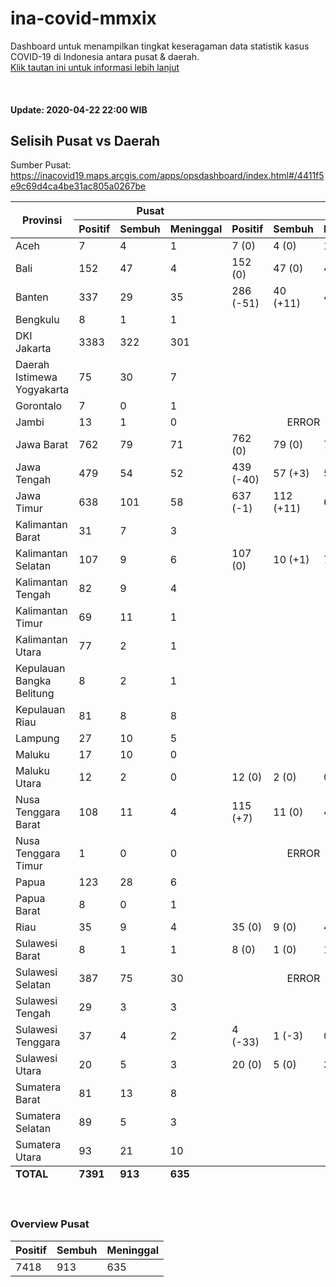 # ina-covid-mmxix
Dashboard untuk menampilkan tingkat keseragaman data statistik kasus COVID-19 di Indonesia antara pusat & daerah. \
[Klik tautan ini untuk informasi lebih lanjut](INFO.md)

<br>

#### Update: 2020-04-22 22:00 WIB
## Selisih Pusat vs Daerah
Sumber Pusat: https://inacovid19.maps.arcgis.com/apps/opsdashboard/index.html#/4411f5e9c69d4ca4be31ac805a0267be
<table>
    <thead>
        <tr>
            <th rowspan=2 style="text-align:center">Provinsi</th>
            <th colspan=3 style="text-align:center">Pusat</th>
            <th colspan=4 style="text-align:center">Daerah</th>
        </tr>
        <tr>
            <th>Positif</th>
            <th>Sembuh</th>
            <th>Meninggal</th>
            <th>Positif</th>
            <th>Sembuh</th>
            <th>Meninggal</th>
            <th>Sumber</th>
        </tr>
    </thead>
    <tbody>
        <tr><td class="province">Aceh</td><td class="national-positive">7</td><td class="national-recover">4</td><td class="national-dead">1</td><td class="regional-positive">7 <span class="diff-positive">(0)</span></td><td class="regional-recover">4 <span class="diff-recover">(0)</span></td><td class="regional-dead">1 <span class="diff-dead">(0)</span></td><td class="regional-source"><a href="https://covid19.acehprov.go.id">https://covid19.acehprov.go.id</a></td></tr>
        <tr><td class="province">Bali</td><td class="national-positive">152</td><td class="national-recover">47</td><td class="national-dead">4</td><td class="regional-positive">152 <span class="diff-positive">(0)</span></td><td class="regional-recover">47 <span class="diff-recover">(0)</span></td><td class="regional-dead">4 <span class="diff-dead">(0)</span></td><td class="regional-source"><a href="https://infocorona.baliprov.go.id">https://infocorona.baliprov.go.id</a></td></tr>
        <tr><td class="province">Banten</td><td class="national-positive">337</td><td class="national-recover">29</td><td class="national-dead">35</td><td class="regional-positive">286 <span class="diff-positive">(-51)</span></td><td class="regional-recover">40 <span class="diff-recover">(+11)</span></td><td class="regional-dead">43 <span class="diff-dead">(+8)</span></td><td class="regional-source"><a href="https://infocorona.bantenprov.go.id">https://infocorona.bantenprov.go.id</a></td></tr>
        <tr><td class="province">Bengkulu</td><td class="national-positive">8</td><td class="national-recover">1</td><td class="national-dead">1</td><td class="regional-unknown" colspan=4></td></tr>
        <tr><td class="province">DKI Jakarta</td><td class="national-positive">3383</td><td class="national-recover">322</td><td class="national-dead">301</td><td class="regional-unknown" colspan=4></td></tr>
        <tr><td class="province">Daerah Istimewa Yogyakarta</td><td class="national-positive">75</td><td class="national-recover">30</td><td class="national-dead">7</td><td class="regional-unknown" colspan=4></td></tr>
        <tr><td class="province">Gorontalo</td><td class="national-positive">7</td><td class="national-recover">0</td><td class="national-dead">1</td><td class="regional-unknown" colspan=4></td></tr>
        <tr><td class="province">Jambi</td><td class="national-positive">13</td><td class="national-recover">1</td><td class="national-dead">0</td><td class="regional-error" colspan=3 style="text-align:center">ERROR</td><td class="regional-source"><a href="http://corona.jambiprov.go.id">http://corona.jambiprov.go.id</a></td></tr>
        <tr><td class="province">Jawa Barat</td><td class="national-positive">762</td><td class="national-recover">79</td><td class="national-dead">71</td><td class="regional-positive">762 <span class="diff-positive">(0)</span></td><td class="regional-recover">79 <span class="diff-recover">(0)</span></td><td class="regional-dead">71 <span class="diff-dead">(0)</span></td><td class="regional-source"><a href="https://pikobar.jabarprov.go.id">https://pikobar.jabarprov.go.id</a></td></tr>
        <tr><td class="province">Jawa Tengah</td><td class="national-positive">479</td><td class="national-recover">54</td><td class="national-dead">52</td><td class="regional-positive">439 <span class="diff-positive">(-40)</span></td><td class="regional-recover">57 <span class="diff-recover">(+3)</span></td><td class="regional-dead">54 <span class="diff-dead">(+2)</span></td><td class="regional-source"><a href="https://corona.jatengprov.go.id">https://corona.jatengprov.go.id</a></td></tr>
        <tr><td class="province">Jawa Timur</td><td class="national-positive">638</td><td class="national-recover">101</td><td class="national-dead">58</td><td class="regional-positive">637 <span class="diff-positive">(-1)</span></td><td class="regional-recover">112 <span class="diff-recover">(+11)</span></td><td class="regional-dead">60 <span class="diff-dead">(+2)</span></td><td class="regional-source"><a href="https://infocovid19.jatimprov.go.id">https://infocovid19.jatimprov.go.id</a></td></tr>
        <tr><td class="province">Kalimantan Barat</td><td class="national-positive">31</td><td class="national-recover">7</td><td class="national-dead">3</td><td class="regional-unknown" colspan=4></td></tr>
        <tr><td class="province">Kalimantan Selatan</td><td class="national-positive">107</td><td class="national-recover">9</td><td class="national-dead">6</td><td class="regional-positive">107 <span class="diff-positive">(0)</span></td><td class="regional-recover">10 <span class="diff-recover">(+1)</span></td><td class="regional-dead">7 <span class="diff-dead">(+1)</span></td><td class="regional-source"><a href="https://corona.kalselprov.go.id">https://corona.kalselprov.go.id</a></td></tr>
        <tr><td class="province">Kalimantan Tengah</td><td class="national-positive">82</td><td class="national-recover">9</td><td class="national-dead">4</td><td class="regional-unknown" colspan=4></td></tr>
        <tr><td class="province">Kalimantan Timur</td><td class="national-positive">69</td><td class="national-recover">11</td><td class="national-dead">1</td><td class="regional-unknown" colspan=4></td></tr>
        <tr><td class="province">Kalimantan Utara</td><td class="national-positive">77</td><td class="national-recover">2</td><td class="national-dead">1</td><td class="regional-unknown" colspan=4></td></tr>
        <tr><td class="province">Kepulauan Bangka Belitung</td><td class="national-positive">8</td><td class="national-recover">2</td><td class="national-dead">1</td><td class="regional-unknown" colspan=4></td></tr>
        <tr><td class="province">Kepulauan Riau</td><td class="national-positive">81</td><td class="national-recover">8</td><td class="national-dead">8</td><td class="regional-unknown" colspan=4></td></tr>
        <tr><td class="province">Lampung</td><td class="national-positive">27</td><td class="national-recover">10</td><td class="national-dead">5</td><td class="regional-unknown" colspan=4></td></tr>
        <tr><td class="province">Maluku</td><td class="national-positive">17</td><td class="national-recover">10</td><td class="national-dead">0</td><td class="regional-unknown" colspan=4></td></tr>
        <tr><td class="province">Maluku Utara</td><td class="national-positive">12</td><td class="national-recover">2</td><td class="national-dead">0</td><td class="regional-positive">12 <span class="diff-positive">(0)</span></td><td class="regional-recover">2 <span class="diff-recover">(0)</span></td><td class="regional-dead">0 <span class="diff-dead">(0)</span></td><td class="regional-source"><a href="http://corona.malutprov.go.id">http://corona.malutprov.go.id</a></td></tr>
        <tr><td class="province">Nusa Tenggara Barat</td><td class="national-positive">108</td><td class="national-recover">11</td><td class="national-dead">4</td><td class="regional-positive">115 <span class="diff-positive">(+7)</span></td><td class="regional-recover">11 <span class="diff-recover">(0)</span></td><td class="regional-dead">4 <span class="diff-dead">(0)</span></td><td class="regional-source"><a href="https://corona.ntbprov.go.id">https://corona.ntbprov.go.id</a></td></tr>
        <tr><td class="province">Nusa Tenggara Timur</td><td class="national-positive">1</td><td class="national-recover">0</td><td class="national-dead">0</td><td class="regional-error" colspan=3 style="text-align:center">ERROR</td><td class="regional-source"><a href="https://covid19.nttprov.go.id">https://covid19.nttprov.go.id</a></td></tr>
        <tr><td class="province">Papua</td><td class="national-positive">123</td><td class="national-recover">28</td><td class="national-dead">6</td><td class="regional-unknown" colspan=4></td></tr>
        <tr><td class="province">Papua Barat</td><td class="national-positive">8</td><td class="national-recover">0</td><td class="national-dead">1</td><td class="regional-unknown" colspan=4></td></tr>
        <tr><td class="province">Riau</td><td class="national-positive">35</td><td class="national-recover">9</td><td class="national-dead">4</td><td class="regional-positive">35 <span class="diff-positive">(0)</span></td><td class="regional-recover">9 <span class="diff-recover">(0)</span></td><td class="regional-dead">4 <span class="diff-dead">(0)</span></td><td class="regional-source"><a href="https://corona.riau.go.id">https://corona.riau.go.id</a></td></tr>
        <tr><td class="province">Sulawesi Barat</td><td class="national-positive">8</td><td class="national-recover">1</td><td class="national-dead">1</td><td class="regional-positive">8 <span class="diff-positive">(0)</span></td><td class="regional-recover">1 <span class="diff-recover">(0)</span></td><td class="regional-dead">1 <span class="diff-dead">(0)</span></td><td class="regional-source"><a href="https://covid19.sulbarprov.go.id">https://covid19.sulbarprov.go.id</a></td></tr>
        <tr><td class="province">Sulawesi Selatan</td><td class="national-positive">387</td><td class="national-recover">75</td><td class="national-dead">30</td><td class="regional-error" colspan=3 style="text-align:center">ERROR</td><td class="regional-source"><a href="https://covid19.sulselprov.go.id">https://covid19.sulselprov.go.id</a></td></tr>
        <tr><td class="province">Sulawesi Tengah</td><td class="national-positive">29</td><td class="national-recover">3</td><td class="national-dead">3</td><td class="regional-unknown" colspan=4></td></tr>
        <tr><td class="province">Sulawesi Tenggara</td><td class="national-positive">37</td><td class="national-recover">4</td><td class="national-dead">2</td><td class="regional-positive">4 <span class="diff-positive">(-33)</span></td><td class="regional-recover">1 <span class="diff-recover">(-3)</span></td><td class="regional-dead">0 <span class="diff-dead">(-2)</span></td><td class="regional-source"><a href="https://dinkes.sultraprov.go.id">https://dinkes.sultraprov.go.id</a></td></tr>
        <tr><td class="province">Sulawesi Utara</td><td class="national-positive">20</td><td class="national-recover">5</td><td class="national-dead">3</td><td class="regional-positive">20 <span class="diff-positive">(0)</span></td><td class="regional-recover">5 <span class="diff-recover">(0)</span></td><td class="regional-dead">3 <span class="diff-dead">(0)</span></td><td class="regional-source"><a href="https://corona.sulutprov.go.id">https://corona.sulutprov.go.id</a></td></tr>
        <tr><td class="province">Sumatera Barat</td><td class="national-positive">81</td><td class="national-recover">13</td><td class="national-dead">8</td><td class="regional-unknown" colspan=4></td></tr>
        <tr><td class="province">Sumatera Selatan</td><td class="national-positive">89</td><td class="national-recover">5</td><td class="national-dead">3</td><td class="regional-unknown" colspan=4></td></tr>
        <tr><td class="province">Sumatera Utara</td><td class="national-positive">93</td><td class="national-recover">21</td><td class="national-dead">10</td><td class="regional-unknown" colspan=4></td></tr>
    </tbody>
    <tfoot>
        <tr>
            <td><b>TOTAL</b></td>
            <td><b>7391</b></td>
            <td><b>913</b></td>
            <td><b>635</b></td>
            <td colspan=4></td>
        </tr>
    </tfoot>
</table>
<br>

### Overview Pusat
| Positif | Sembuh | Meninggal |
|--|--|--|
| 7418 | 913 | 635 |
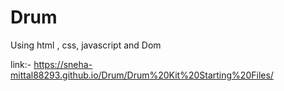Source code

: # Drum
Using html , css, javascript and Dom

link:- https://sneha-mittal88293.github.io/Drum/Drum%20Kit%20Starting%20Files/
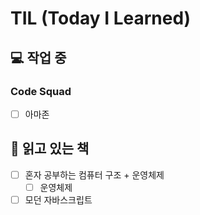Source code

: # TIL (Today I Learned)

## 💻 작업 중

### Code Squad

- [ ] 아마존

## 📖 읽고 있는 책

- [ ] 혼자 공부하는 컴퓨터 구조 + 운영체제
  - [ ] 운영체제
- [ ] 모던 자바스크립트
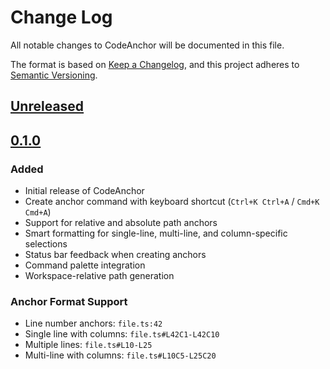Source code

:# Change Log

All notable changes to CodeAnchor will be documented in this file.

The format is based on [Keep a Changelog](https://keepachangelog.com/en/1.0.0/),
and this project adheres to [Semantic Versioning](https://semver.org/spec/v2.0.0.html).

## [Unreleased]

## [0.1.0]

### Added

- Initial release of CodeAnchor
- Create anchor command with keyboard shortcut (`Ctrl+K Ctrl+A` / `Cmd+K Cmd+A`)
- Support for relative and absolute path anchors
- Smart formatting for single-line, multi-line, and column-specific selections
- Status bar feedback when creating anchors
- Command palette integration
- Workspace-relative path generation

### Anchor Format Support

- Line number anchors: `file.ts:42`
- Single line with columns: `file.ts#L42C1-L42C10`
- Multiple lines: `file.ts#L10-L25`
- Multi-line with columns: `file.ts#L10C5-L25C20`

[Unreleased]: https://github.com/couimet/codeanchor/compare/v0.1.0...HEAD
[0.1.0]: https://github.com/couimet/codeanchor/releases/tag/v0.1.0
....................
— REQUEST —
Return each line from the records that contains the string "Unreleased".

— REPLY —
## [Unreleased]
[Unreleased]: https://github.com/couimet/codeanchor/compare/v0.1.0...HEAD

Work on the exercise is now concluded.